Open AccessMultinuclear magnetic resonance studies of Escherichia coli adenylate kinase in free and bound forms
Author(s) -
BurlacuMiron Simona,
Gilles AnneMarie,
Popescu Aurel,
Bârzu Octavian,
Craescu Constantin T.
Publication year - 1999
Publication title -
european journal of biochemistry
Language(s) - English
Resource type - Journals
eISSN - 1432-1033
pISSN - 0014-2956
DOI - 10.1046/j.1432-1327.1999.00633.x
Subject(s) - antiparallel (mathematics) , crystallography , chemistry , protein secondary structure , nuclear magnetic resonance spectroscopy , stereochemistry , adenylate kinase , chemical shift , side chain , active site , beta sheet , crystal structure , protein structure , helix (gastropod) , resonance (particle physics) , enzyme , physics , biology , ecology , biochemistry , organic chemistry , particle physics , quantum mechanics , snail , magnetic field , polymer
The crystal structure of Escherichia coli adenylate kinase (AKe) revealed three main components: a CORE domain, composed of a five‐stranded parallel β‐sheet surrounded by α‐helices, and two peripheral domains involved in covering the ATP in the active site (LID) and binding of the AMP (NMP bind ).
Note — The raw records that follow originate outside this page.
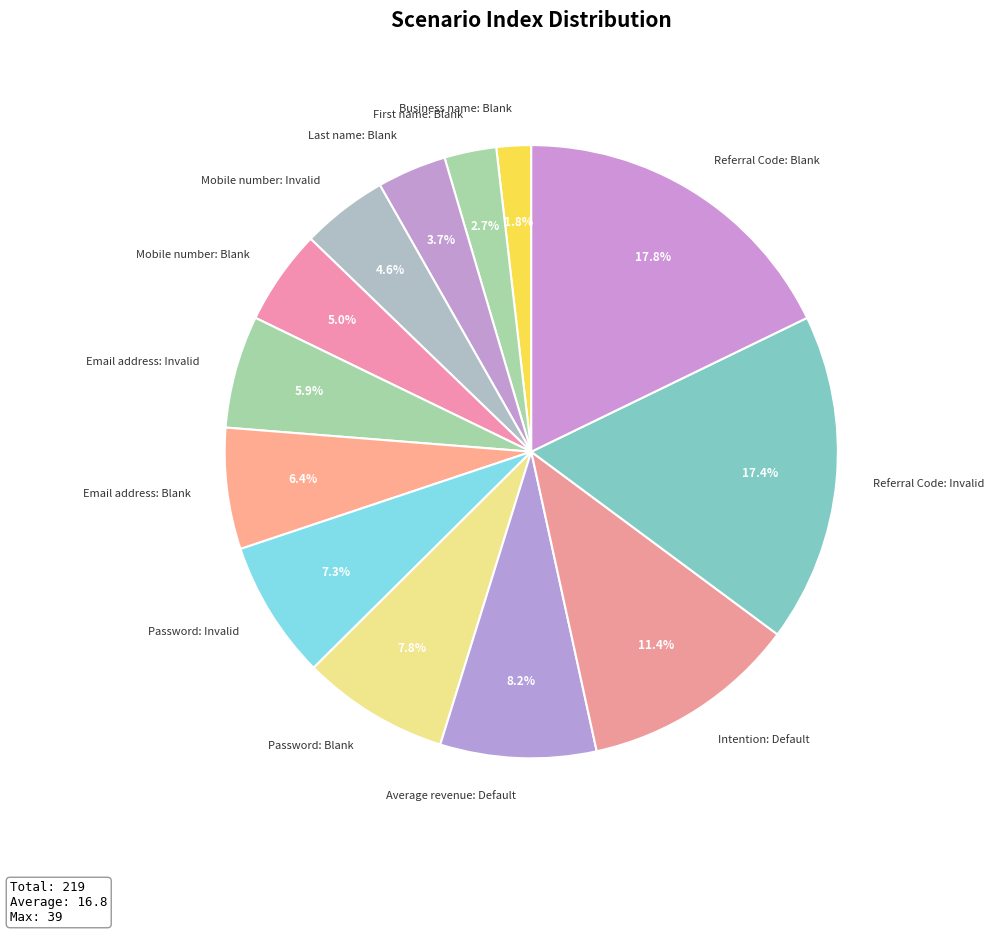

Is there any slice that represents more than half of the pie?

No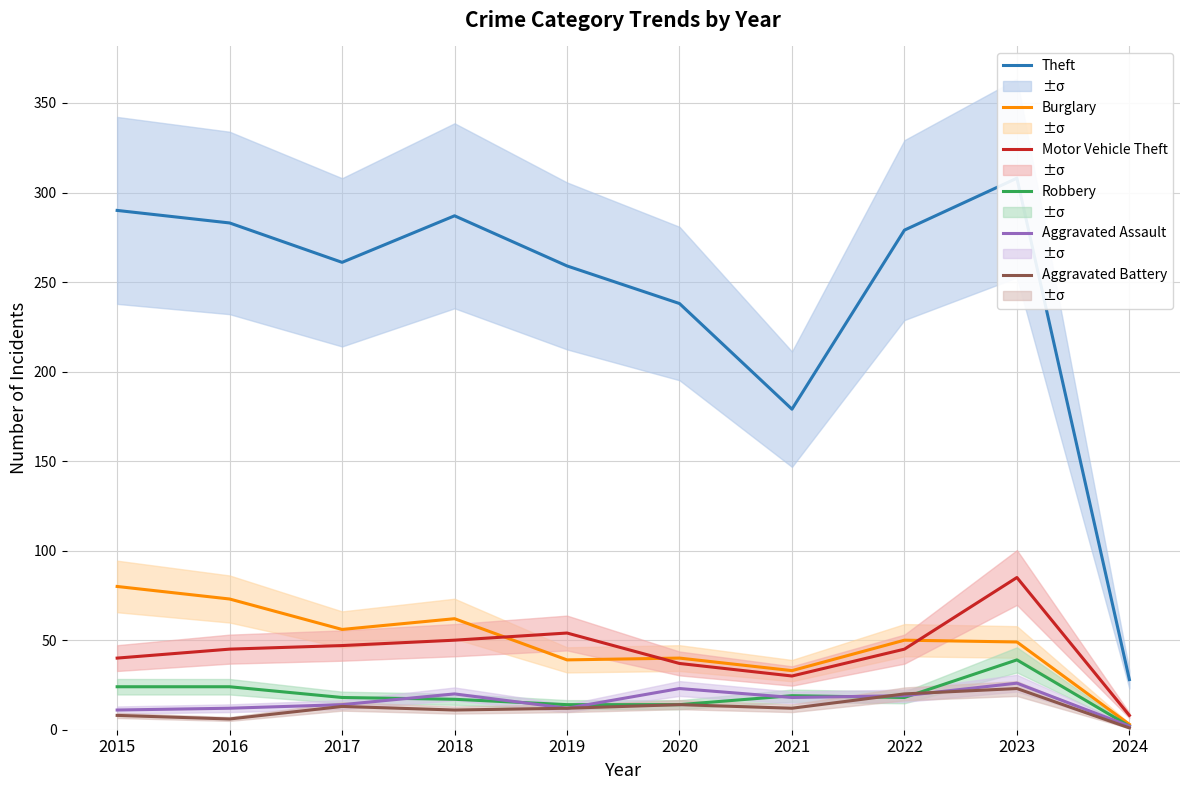

How many data points in Robbery are less than 18?

4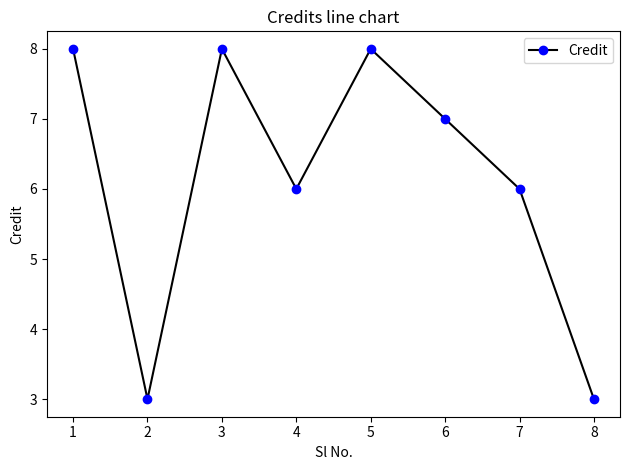

At which category does the data reach its first local valley?

2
We initiated a long‐term NMR study aiming to characterize the solution structure, binding mechanism and internal dynamics of the various domains. Using single ( 15 N) and double‐labeled ( 13 C and 15 N) samples and double‐ and triple‐resonance NMR experiments we assigned 97% of the 1 H, 13 C and 15 N backbone resonances, and proton and 13 C β resonances for more than 40% of the side chains in the free protein. Analysis of a 15 N‐labeled enzyme in complex with the bi‐substrate analogue [P 1 ,P 5 ‐bis(5′‐adenosine)‐pentaphosphate] (Ap5A) resulted in the assignment of 90% of the backbone 1 H and 15 N resonances and 42% of the side chain resonances. Based on short‐range NOEs and 1 H and 13 C secondary chemical shifts, we identified the elements of secondary structure and the topology of the β‐strands in the unliganded form. The α‐helices and the β‐strands of the parallel β‐sheet in solution have the same limits (± 1 residue) as those observed in the crystal. The first helix (α1) appears to have a frayed N‐terminal side. Significant differences relative to the crystal were noticed in the LID domain, which in solution exhibits four antiparallel β‐strands. The secondary structure of the nucleoside‐bound form, as deduced from intramolecular NOEs and the 1 H α chemical shifts, is similar to that of the free enzyme. The largest chemical shift differences allowed us to map the regions of protein–ligand contacts. 1 H/ 2 H exchange experiments performed on free and Ap5A‐bound enzymes showed a general decrease of the structural flexibility in the complex which is accompanied by a local increased flexibility on the N‐side of the parallel β‐sheet.